Here I am feeling broken again. It snuck up on me and then another heartbreak pushed me over the edge. Damn it. It's a pain that has to do with watching other people's lives change & improve and feeling like mine is stagnant, like somewhere I just fucked up and now I've got this stuck feeling. I'm sick of staying at home, sick of being disappointed and still single, just sick and tired of things.
There's been a depression around the edges for the past year. Exactly one year ago today, my Auntie Janice died. Around this time of night, too. Today I bought a white candle and I'm going to light it later, since I feel like I have do something. I know my parents are thinking about it, but not saying anything (the style of our family).

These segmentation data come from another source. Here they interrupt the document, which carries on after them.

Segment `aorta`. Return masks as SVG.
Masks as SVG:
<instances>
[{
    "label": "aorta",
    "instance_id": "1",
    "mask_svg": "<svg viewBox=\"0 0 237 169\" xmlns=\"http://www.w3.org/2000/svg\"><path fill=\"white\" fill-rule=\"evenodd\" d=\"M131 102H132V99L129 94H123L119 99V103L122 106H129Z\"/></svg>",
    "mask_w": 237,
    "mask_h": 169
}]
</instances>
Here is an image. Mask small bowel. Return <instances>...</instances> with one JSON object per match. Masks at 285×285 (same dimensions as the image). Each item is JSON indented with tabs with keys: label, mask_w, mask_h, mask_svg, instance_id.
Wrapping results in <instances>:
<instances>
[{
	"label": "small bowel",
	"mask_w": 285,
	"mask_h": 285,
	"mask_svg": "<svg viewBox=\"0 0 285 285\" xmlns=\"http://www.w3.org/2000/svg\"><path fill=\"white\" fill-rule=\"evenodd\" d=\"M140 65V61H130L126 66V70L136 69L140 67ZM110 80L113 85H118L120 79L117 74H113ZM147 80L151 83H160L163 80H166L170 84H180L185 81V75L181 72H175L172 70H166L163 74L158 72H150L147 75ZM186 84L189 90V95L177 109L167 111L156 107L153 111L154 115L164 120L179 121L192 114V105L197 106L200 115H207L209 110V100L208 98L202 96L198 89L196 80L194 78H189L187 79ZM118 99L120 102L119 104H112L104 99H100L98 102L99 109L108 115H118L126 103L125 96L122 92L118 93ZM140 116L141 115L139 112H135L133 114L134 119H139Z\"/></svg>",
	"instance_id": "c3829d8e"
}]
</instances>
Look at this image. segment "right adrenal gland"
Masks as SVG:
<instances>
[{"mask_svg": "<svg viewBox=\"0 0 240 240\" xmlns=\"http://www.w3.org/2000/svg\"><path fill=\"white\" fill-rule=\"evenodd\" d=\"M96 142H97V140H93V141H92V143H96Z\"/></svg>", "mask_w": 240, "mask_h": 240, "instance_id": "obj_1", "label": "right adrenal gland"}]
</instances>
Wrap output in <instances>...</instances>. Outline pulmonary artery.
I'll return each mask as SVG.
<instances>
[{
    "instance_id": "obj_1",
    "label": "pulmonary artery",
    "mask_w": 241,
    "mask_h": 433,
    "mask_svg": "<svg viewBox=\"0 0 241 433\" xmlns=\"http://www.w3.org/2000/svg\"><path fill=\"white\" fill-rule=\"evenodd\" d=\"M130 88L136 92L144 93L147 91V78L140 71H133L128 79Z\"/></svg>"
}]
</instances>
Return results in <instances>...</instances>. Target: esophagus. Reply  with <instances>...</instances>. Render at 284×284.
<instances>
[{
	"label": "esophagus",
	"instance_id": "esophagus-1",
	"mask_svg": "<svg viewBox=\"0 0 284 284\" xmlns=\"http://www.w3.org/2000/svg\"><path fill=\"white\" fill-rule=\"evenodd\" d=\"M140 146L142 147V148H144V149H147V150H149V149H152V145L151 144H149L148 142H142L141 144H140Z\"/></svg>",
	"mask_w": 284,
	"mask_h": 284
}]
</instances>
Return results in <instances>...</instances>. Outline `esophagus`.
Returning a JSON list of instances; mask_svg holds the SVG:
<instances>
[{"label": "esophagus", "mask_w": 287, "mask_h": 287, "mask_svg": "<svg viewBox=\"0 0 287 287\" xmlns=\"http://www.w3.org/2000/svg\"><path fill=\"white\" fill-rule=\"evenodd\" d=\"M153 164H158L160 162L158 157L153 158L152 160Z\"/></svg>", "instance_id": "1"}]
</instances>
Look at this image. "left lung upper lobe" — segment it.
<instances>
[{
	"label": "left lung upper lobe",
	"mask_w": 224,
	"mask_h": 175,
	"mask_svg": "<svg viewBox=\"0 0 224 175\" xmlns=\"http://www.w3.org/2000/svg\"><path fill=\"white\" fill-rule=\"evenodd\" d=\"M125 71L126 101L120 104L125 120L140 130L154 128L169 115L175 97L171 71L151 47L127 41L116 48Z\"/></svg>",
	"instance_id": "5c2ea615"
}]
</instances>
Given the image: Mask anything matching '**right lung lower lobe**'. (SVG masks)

And there's just my kind of tendency toward melancholy, but desperate desire to be happy. And, you know, the old anxiety problem.
I've just wanted someone to make things better, fix my messy self, not even fix it necessarily, just tell me it's okay, just be there. So whenever a guy comes along, I think maybe he'll be the one to do that. And all of them, they're not there, they just disappear. They end up thinking I'm a crazy bitch, I'm overeager, I'm needy, I'm clingy. What the fuck. I'm sick of it!!!
I've learned a lot, I guess... Like how it's easier to find a guy to go home with than it is to find one who will return your phone calls. Greek letters = not a good sign, generally. Half-drunk/stoned kisses on sea cliffs don't mean as much as you think they did. If he likes you, he shouldn't forget about you. etc.
I've found a lot of short-term cures for this ... not exactly depressed, just stuck feeling. Including but not limited to: long drives, loud music, plans, shoe shopping, schoolwork, vodka...
But what's the permanent cure? How can I get better, how can I change?